* _To do_:
Each line of the data below that contains "scroll" must be copied.

Start of Data for this exercise

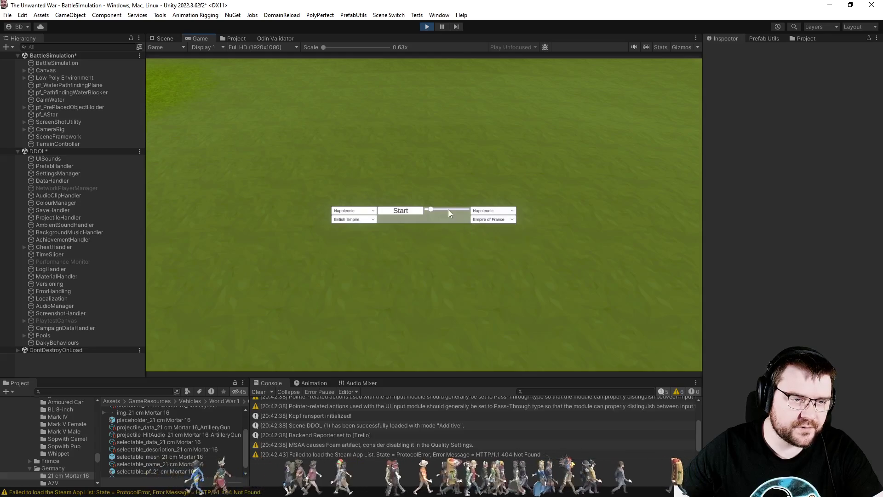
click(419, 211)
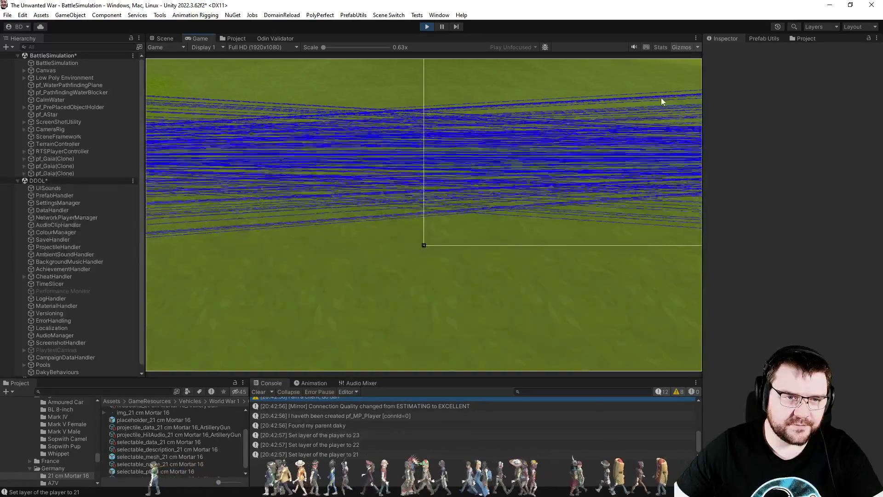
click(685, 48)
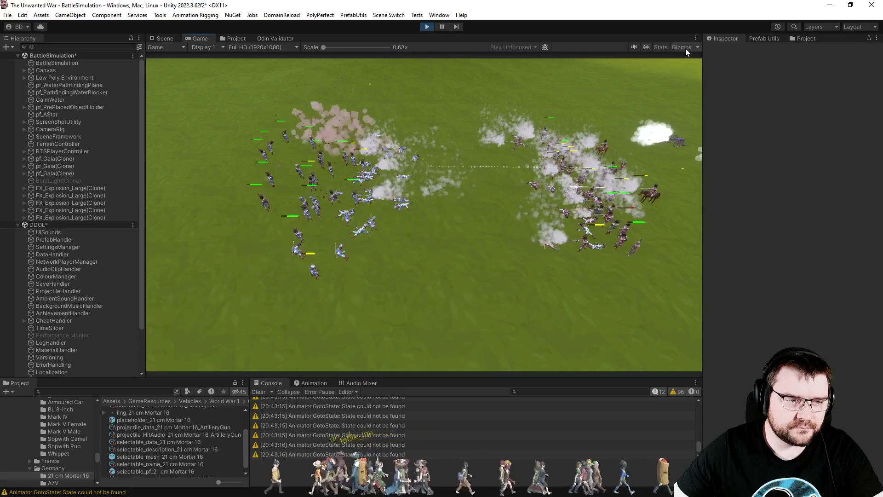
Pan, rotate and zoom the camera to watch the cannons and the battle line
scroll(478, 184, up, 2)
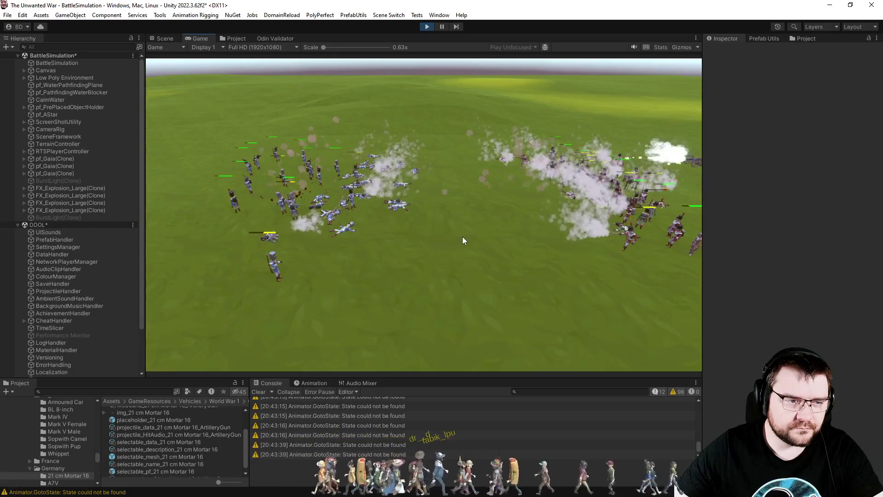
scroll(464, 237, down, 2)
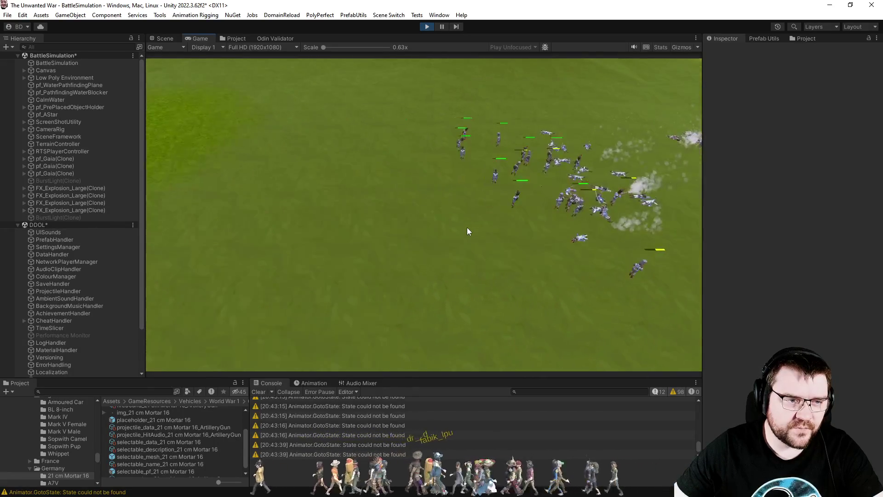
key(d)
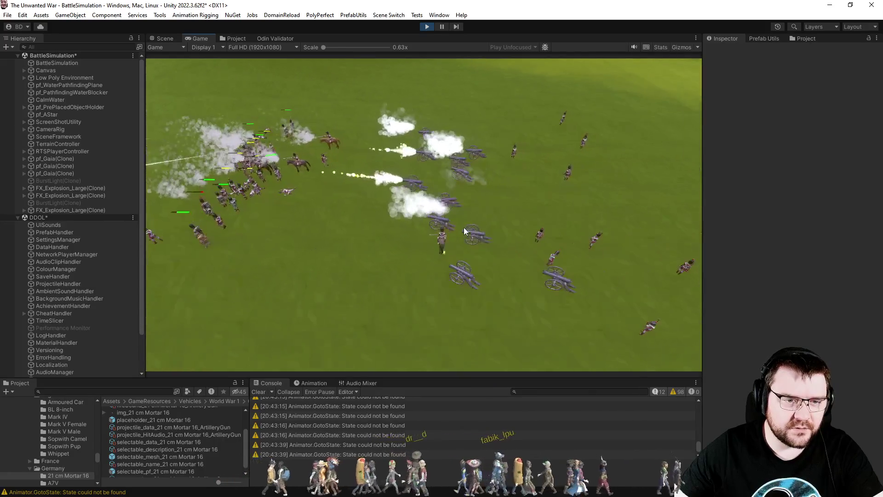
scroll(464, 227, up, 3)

End of Data for this exercise

* _Response to the task_:
scroll(478, 184, up, 2)
scroll(464, 237, down, 2)
scroll(464, 227, up, 3)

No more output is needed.